The blanched ribbon of the product is dried in a continuous convective or convective-radiation dryer at an air temperature of 80-120°C, an air flow speed of up to 2 m/s and an infrared radiant flux density of up to 1 W/cm 2 for 15-30 minutes. After drying, 25-30% moisture remains in the product, it acquires a strong elastic structure suitable for cutting.

Aged (ripened) sausages are removed from the baking sheets and cut on cutting machines of various types into large plates 0.8-1.2 mm thick.

The dried ribbon of the product is cut into longitudinal narrow strips, and then into square or rectangular plates.
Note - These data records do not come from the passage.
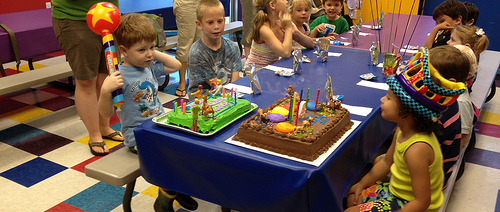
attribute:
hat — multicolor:
[382, 44, 462, 124]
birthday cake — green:
[166, 82, 241, 134]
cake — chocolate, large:
[227, 90, 354, 164]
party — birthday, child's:
[73, 0, 335, 195]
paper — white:
[354, 75, 393, 91]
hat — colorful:
[376, 41, 477, 133]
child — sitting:
[92, 19, 222, 184]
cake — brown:
[231, 73, 352, 160]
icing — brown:
[231, 131, 353, 160]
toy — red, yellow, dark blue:
[83, 1, 130, 109]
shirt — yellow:
[391, 144, 448, 208]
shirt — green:
[47, 0, 117, 20]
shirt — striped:
[442, 98, 467, 175]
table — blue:
[113, 41, 435, 197]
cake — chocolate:
[234, 73, 362, 163]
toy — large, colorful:
[83, 0, 135, 111]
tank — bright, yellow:
[386, 129, 450, 210]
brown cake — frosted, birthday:
[233, 91, 354, 161]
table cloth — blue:
[137, 35, 427, 210]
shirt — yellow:
[369, 125, 464, 210]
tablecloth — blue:
[135, 123, 305, 201]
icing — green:
[169, 103, 251, 125]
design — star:
[86, 2, 116, 27]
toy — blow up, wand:
[77, 0, 131, 110]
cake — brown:
[235, 90, 356, 162]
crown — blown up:
[386, 47, 468, 120]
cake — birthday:
[168, 93, 252, 133]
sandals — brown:
[86, 132, 130, 156]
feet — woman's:
[81, 123, 130, 157]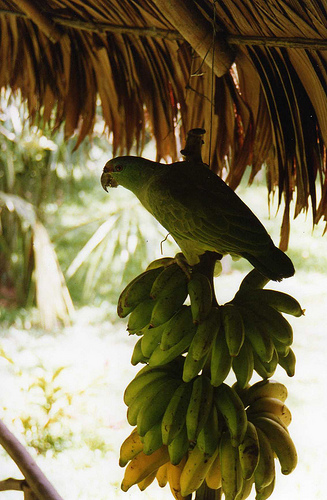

The tapes formed on the press are cut into plates 30-40 mm long.

Drying of the product in the form of round, square or rectangular plates, as well as straws, is carried out on steam conveyor dryers of various types at a temperature of 30-95 ° C, an air speed of 0.5-1 m / s, a duration of 0.5-2 h until moisture 10-12%. The dried semi-finished product is screened and inspected.

Brushwood is obtained from semi-finished potato crackers. To do this, they are fried in vegetable oil(sunflower, cotton or corn) at a temperature of 180-200 ° C for 5-6 s. When roasting, the semi-finished product increases in volume and acquires a porous structure. After frying, the resulting potato brushwood is cooled on a mesh conveyor, where excess oil drains simultaneously. The fried brushwood is inspected, removing burnt, overcooked or sticky product particles. Additives ( powdered sugar, vanillin, cinnamon, liquid smoke) are introduced through a dispenser installed above the cooling conveyor. Depending on the additives introduced, potato brushwood is produced in the following names: potato brushwood with onions, with garlic, sweet for tea, "Amateur". Shelf life of potato brushwood fried in sunflower oil, no more than 15 days, in cottonseed oil - no more than 30 days from the date of manufacture.